[MLton] Unicode... again

Fri Feb 9 10:12:45 PST 2007

On Feb 9, 2007, at 5:56 PM, skaller wrote:
>>> Tradeoff between flexibility and safety here..
>>
>> I don't see this point.
>
> The point is people want to work with other charsets and
> encodings whether you like it or not, and for that purpose
> you can choose whether to let them use the string type,
> or force them to use a raw encoding like (Word8Vector?)

That's what I plan to do. If it's in a String, it is supposed to be  
only values with code point < 256. If you want to work with some  
encoded text, well that's a blob. Blobs are Word8Vector.vector. We  
will be providing a function similar to iconv that allows incremental  
conversion of WideChar <-> Word8. If I recall, we were planning to do  
it similar to the ('a, 'b) reader types used already in SML.

> However if you want to read strings
> from files in UTF-8 format (at run time i mean)
> you can get errors, and if you want
> to do it FAST you cannot detect them: validating the input
> isn't really an option (it will cause a whole extra pass
> on the file which is WAY too expensive).

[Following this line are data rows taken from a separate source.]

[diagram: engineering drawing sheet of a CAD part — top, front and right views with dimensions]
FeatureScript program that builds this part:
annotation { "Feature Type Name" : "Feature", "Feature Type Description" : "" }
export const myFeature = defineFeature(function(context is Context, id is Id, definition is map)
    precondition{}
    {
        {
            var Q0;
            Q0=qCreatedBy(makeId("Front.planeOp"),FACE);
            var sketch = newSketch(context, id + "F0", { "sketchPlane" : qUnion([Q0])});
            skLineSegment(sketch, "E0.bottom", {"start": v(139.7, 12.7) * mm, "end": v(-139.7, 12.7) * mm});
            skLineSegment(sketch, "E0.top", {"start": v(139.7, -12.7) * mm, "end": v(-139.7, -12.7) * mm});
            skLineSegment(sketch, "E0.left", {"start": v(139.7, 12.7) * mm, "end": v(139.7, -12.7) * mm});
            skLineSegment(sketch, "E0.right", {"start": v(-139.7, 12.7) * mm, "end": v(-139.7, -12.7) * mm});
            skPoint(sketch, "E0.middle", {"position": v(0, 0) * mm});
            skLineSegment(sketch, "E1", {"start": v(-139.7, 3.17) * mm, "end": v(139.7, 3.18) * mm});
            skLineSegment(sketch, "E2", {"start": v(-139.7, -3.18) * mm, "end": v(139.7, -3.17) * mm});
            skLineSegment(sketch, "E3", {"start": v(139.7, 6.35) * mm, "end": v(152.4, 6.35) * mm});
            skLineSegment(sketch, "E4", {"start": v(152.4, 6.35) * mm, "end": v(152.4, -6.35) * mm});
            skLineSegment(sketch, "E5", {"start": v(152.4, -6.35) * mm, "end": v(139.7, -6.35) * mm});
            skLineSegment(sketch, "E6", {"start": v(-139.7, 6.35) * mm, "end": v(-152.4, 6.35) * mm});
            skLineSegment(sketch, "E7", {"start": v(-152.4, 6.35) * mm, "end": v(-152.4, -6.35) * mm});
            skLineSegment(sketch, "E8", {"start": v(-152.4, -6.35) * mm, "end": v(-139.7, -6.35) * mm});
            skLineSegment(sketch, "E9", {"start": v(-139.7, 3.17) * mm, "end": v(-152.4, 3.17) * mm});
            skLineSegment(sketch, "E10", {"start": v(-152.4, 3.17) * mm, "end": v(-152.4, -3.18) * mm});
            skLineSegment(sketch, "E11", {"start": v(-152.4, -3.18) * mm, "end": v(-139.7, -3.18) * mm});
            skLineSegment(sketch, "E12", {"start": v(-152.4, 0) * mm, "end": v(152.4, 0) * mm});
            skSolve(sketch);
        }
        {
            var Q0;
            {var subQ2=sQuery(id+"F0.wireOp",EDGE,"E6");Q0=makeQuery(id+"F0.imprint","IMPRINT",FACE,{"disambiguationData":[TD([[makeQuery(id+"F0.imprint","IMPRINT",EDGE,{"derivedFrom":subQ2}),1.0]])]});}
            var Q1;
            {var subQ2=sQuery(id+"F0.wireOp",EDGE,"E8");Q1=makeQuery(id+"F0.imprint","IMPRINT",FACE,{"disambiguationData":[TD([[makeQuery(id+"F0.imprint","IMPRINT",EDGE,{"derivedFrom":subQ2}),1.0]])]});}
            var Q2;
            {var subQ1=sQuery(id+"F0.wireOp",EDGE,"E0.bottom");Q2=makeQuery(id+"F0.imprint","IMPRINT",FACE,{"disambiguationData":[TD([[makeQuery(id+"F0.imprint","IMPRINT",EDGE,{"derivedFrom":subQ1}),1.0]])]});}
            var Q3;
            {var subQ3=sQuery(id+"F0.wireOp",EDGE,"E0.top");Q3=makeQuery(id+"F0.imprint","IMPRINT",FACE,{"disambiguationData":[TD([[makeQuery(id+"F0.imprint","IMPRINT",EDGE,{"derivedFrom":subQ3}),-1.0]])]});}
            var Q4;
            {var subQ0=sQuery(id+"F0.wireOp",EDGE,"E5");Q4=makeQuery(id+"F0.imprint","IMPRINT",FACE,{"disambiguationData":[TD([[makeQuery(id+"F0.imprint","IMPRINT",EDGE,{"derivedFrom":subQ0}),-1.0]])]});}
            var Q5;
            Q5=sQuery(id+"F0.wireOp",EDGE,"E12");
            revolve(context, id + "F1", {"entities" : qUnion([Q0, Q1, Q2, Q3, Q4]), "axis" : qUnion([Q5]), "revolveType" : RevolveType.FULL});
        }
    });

I don't see how this is any different from parsing any input in  
general. You can incrementally parse it, and when an error occurs  
your parser reports an error. By using the SML ('a, 'b) reader  
abstraction, you can just compose a UTF-8/whatever decoder up to a  
BinIO stream and connect that in turn to your parser. MLton will  
inline all the abstraction anyway. :-)

As an aside: I've made WideChar = 16/32 bits a compiler flag, similar  
to how the default int type is chosen.